Adjusted free cash flow is a supplemental non-GAAP measure that is defined by the Company as adjusted EBITDA less operational capital expenditures (accrual), capitalized cash interest, capitalized cash G&A (which excludes capitalized expense related to share-based awards), and cash interest expense, net. We believe adjusted free cash flow provides useful information to investors because it is a comparable metric against other companies in the industry and is a widely accepted financial indicator of an oil and natural gas company’s ability to generate cash for the use of internally funding their capital development program and to service or incur debt. Adjusted free cash flow is not a measure of a company’s financial performance under GAAP and should not be considered as an alternative to net cash provided by operating activities, or as a measure of liquidity, or as an alternative to net income (loss).
Callon calculates adjusted EBITDA as net income (loss) before interest expense, income tax expense (benefit), depreciation, depletion and amortization, (gains) losses on derivative instruments excluding net settled derivative instruments, impairment of evaluated oil and gas properties, non-cash share-based compensation expense, merger, integration and transaction expense, (gain) loss on extinguishment of debt, and certain other expenses. Adjusted EBITDA is not a measure of financial performance under GAAP. Accordingly, it should not be considered as a substitute for net income (loss), operating income (loss), cash flow provided by operating activities or other income or cash flow data prepared in accordance with GAAP. However, the Company believes that adjusted EBITDA provides useful information to investors because it provides additional information with respect to our performance or ability to meet our future debt service, capital expenditures and working capital requirements. Because adjusted EBITDA excludes some, but not all, items that affect net income (loss) and may vary among companies, the adjusted EBITDA presented above may not be comparable to similarly titled measures of other companies.

**RECORDS PROVIDED**
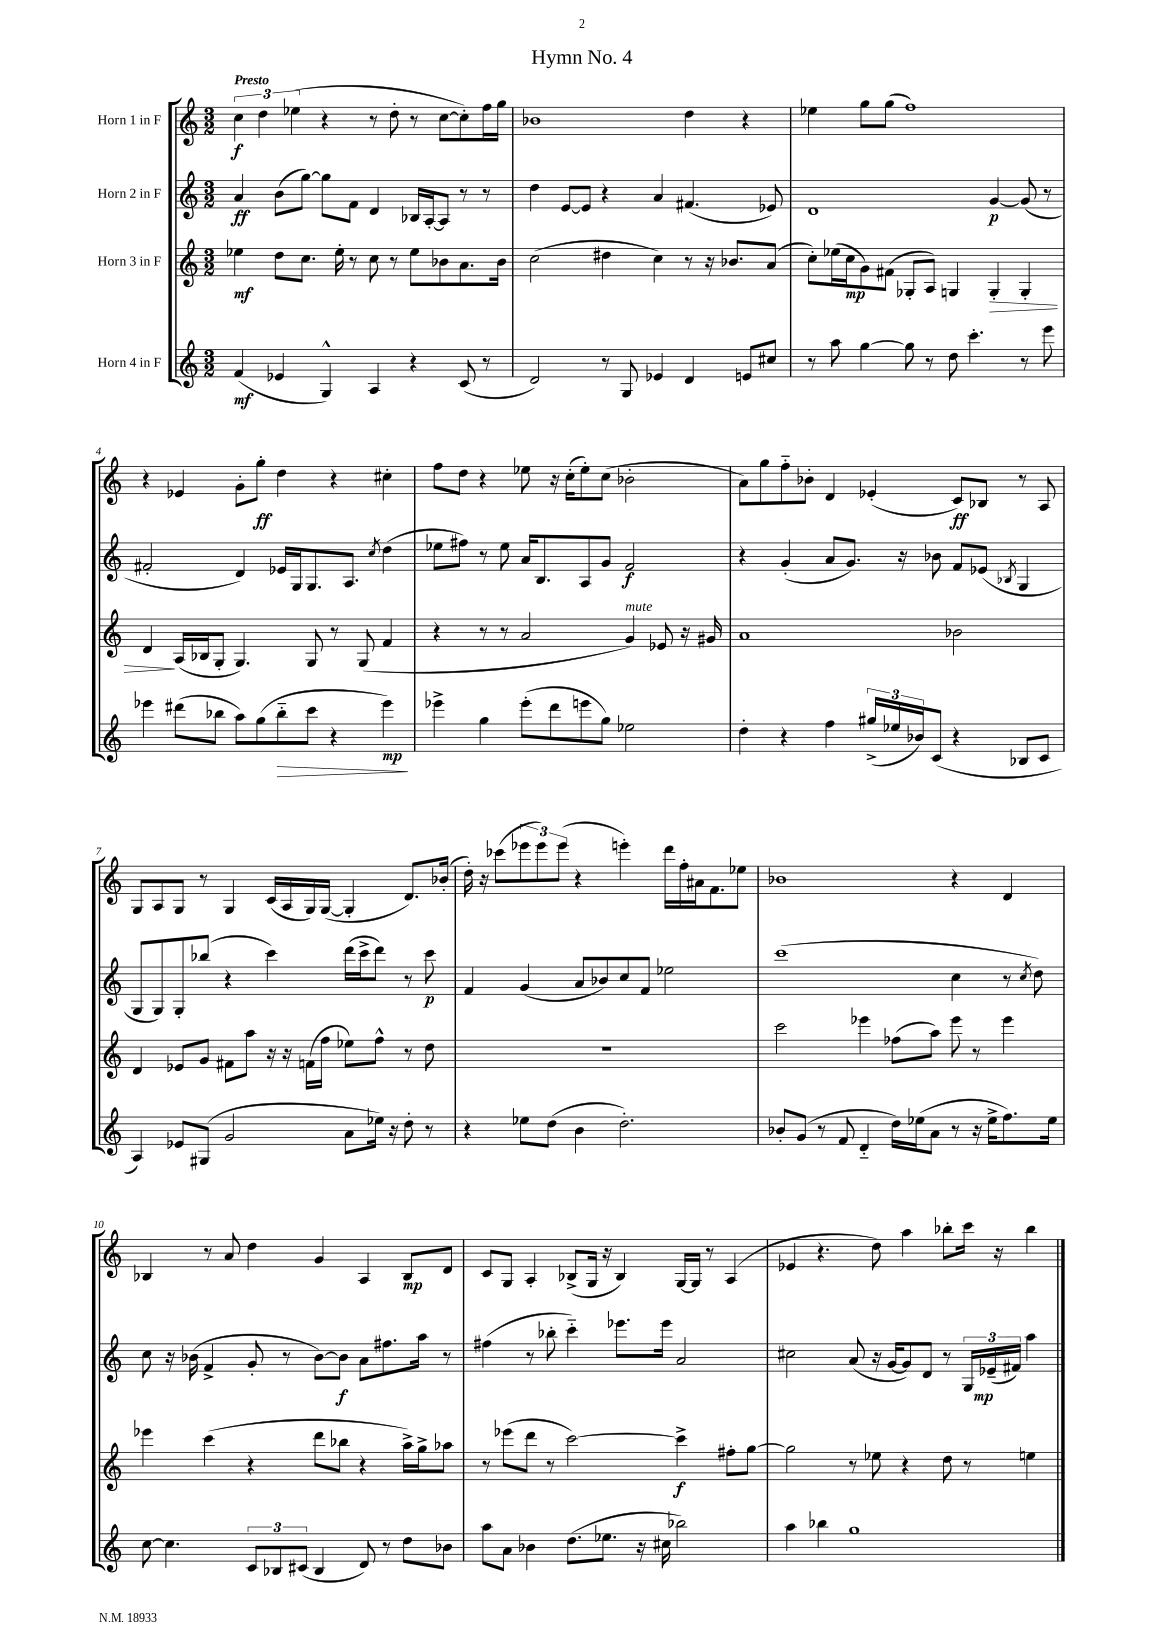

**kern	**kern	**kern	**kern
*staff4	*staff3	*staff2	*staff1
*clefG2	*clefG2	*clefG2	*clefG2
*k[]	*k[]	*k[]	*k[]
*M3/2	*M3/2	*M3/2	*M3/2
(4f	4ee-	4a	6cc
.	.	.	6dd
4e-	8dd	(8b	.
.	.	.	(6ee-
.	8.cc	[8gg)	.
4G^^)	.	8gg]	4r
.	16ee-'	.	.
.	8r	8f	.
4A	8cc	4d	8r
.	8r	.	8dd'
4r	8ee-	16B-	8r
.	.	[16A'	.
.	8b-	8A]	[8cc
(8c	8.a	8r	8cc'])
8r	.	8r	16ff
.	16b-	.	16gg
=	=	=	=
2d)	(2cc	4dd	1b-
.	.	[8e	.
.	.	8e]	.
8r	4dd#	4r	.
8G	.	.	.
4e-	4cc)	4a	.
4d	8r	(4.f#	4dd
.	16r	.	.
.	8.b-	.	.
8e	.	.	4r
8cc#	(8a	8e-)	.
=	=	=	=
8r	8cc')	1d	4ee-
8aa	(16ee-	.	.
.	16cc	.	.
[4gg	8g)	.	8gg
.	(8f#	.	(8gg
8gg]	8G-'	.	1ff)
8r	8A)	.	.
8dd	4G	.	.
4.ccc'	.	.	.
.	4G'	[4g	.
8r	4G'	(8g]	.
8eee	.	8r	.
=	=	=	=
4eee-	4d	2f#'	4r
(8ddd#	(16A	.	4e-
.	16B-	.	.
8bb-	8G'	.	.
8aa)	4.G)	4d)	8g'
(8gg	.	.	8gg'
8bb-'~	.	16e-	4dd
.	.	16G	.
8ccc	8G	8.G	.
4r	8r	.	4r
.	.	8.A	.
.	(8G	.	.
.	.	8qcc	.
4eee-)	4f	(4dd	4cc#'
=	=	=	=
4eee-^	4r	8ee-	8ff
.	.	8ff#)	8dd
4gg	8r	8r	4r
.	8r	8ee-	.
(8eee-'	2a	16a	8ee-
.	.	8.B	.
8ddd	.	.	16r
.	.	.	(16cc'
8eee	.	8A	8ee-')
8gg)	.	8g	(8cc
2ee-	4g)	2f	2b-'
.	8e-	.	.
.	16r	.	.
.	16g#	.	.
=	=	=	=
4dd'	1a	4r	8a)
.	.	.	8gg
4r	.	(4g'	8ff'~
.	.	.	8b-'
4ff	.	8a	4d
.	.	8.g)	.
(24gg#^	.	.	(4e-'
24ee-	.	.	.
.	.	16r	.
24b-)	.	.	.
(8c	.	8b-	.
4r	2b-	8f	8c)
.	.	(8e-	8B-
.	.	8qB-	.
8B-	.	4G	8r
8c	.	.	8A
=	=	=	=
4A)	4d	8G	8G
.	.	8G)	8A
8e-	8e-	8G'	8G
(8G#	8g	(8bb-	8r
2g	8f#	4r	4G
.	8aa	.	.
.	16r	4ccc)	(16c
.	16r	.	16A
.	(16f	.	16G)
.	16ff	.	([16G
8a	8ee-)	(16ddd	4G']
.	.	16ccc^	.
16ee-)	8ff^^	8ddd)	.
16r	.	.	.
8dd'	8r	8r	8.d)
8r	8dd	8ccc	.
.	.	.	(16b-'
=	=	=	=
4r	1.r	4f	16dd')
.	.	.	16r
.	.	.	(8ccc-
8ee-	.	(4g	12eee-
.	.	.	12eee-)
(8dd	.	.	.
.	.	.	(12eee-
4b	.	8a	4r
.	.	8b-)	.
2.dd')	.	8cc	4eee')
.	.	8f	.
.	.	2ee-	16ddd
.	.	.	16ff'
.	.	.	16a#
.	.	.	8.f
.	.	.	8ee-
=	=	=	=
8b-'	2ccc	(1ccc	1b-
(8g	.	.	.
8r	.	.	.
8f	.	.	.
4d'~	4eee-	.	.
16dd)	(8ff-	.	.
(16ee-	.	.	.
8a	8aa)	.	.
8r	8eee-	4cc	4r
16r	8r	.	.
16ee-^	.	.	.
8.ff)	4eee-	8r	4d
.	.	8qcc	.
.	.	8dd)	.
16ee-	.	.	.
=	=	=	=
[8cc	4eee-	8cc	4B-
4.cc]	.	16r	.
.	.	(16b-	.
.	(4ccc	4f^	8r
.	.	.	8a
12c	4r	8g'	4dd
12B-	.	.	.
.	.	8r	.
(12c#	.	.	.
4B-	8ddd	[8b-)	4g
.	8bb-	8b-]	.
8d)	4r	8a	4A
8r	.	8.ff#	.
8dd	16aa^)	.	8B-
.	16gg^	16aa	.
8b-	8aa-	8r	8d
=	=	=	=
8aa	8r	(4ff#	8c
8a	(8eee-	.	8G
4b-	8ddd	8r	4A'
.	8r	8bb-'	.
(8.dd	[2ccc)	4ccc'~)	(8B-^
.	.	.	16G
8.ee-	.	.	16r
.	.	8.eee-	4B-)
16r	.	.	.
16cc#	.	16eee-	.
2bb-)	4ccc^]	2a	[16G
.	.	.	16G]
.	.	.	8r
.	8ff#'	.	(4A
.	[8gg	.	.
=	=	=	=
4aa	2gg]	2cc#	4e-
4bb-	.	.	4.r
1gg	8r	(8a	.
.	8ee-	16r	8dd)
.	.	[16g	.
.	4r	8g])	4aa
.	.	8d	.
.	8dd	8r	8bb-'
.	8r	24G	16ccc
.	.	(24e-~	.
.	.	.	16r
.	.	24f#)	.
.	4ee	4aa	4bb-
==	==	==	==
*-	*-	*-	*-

**THE REQUEST**
Answer these questions using the text on non-GAAP measures:
1. Which measure does adjusted free cash flow start from before the listed items are subtracted?
2. What does capitalized cash G&A exclude?
3. Why might the adjusted EBITDA presented not be comparable to similarly titled measures of other companies?

**OUTPUT FOR THIS EXERCISE**
1. Adjusted EBITDA.
2. Capitalized expense related to share-based awards.
3. It excludes some, but not all, items that affect net income (loss), and those items may vary among companies.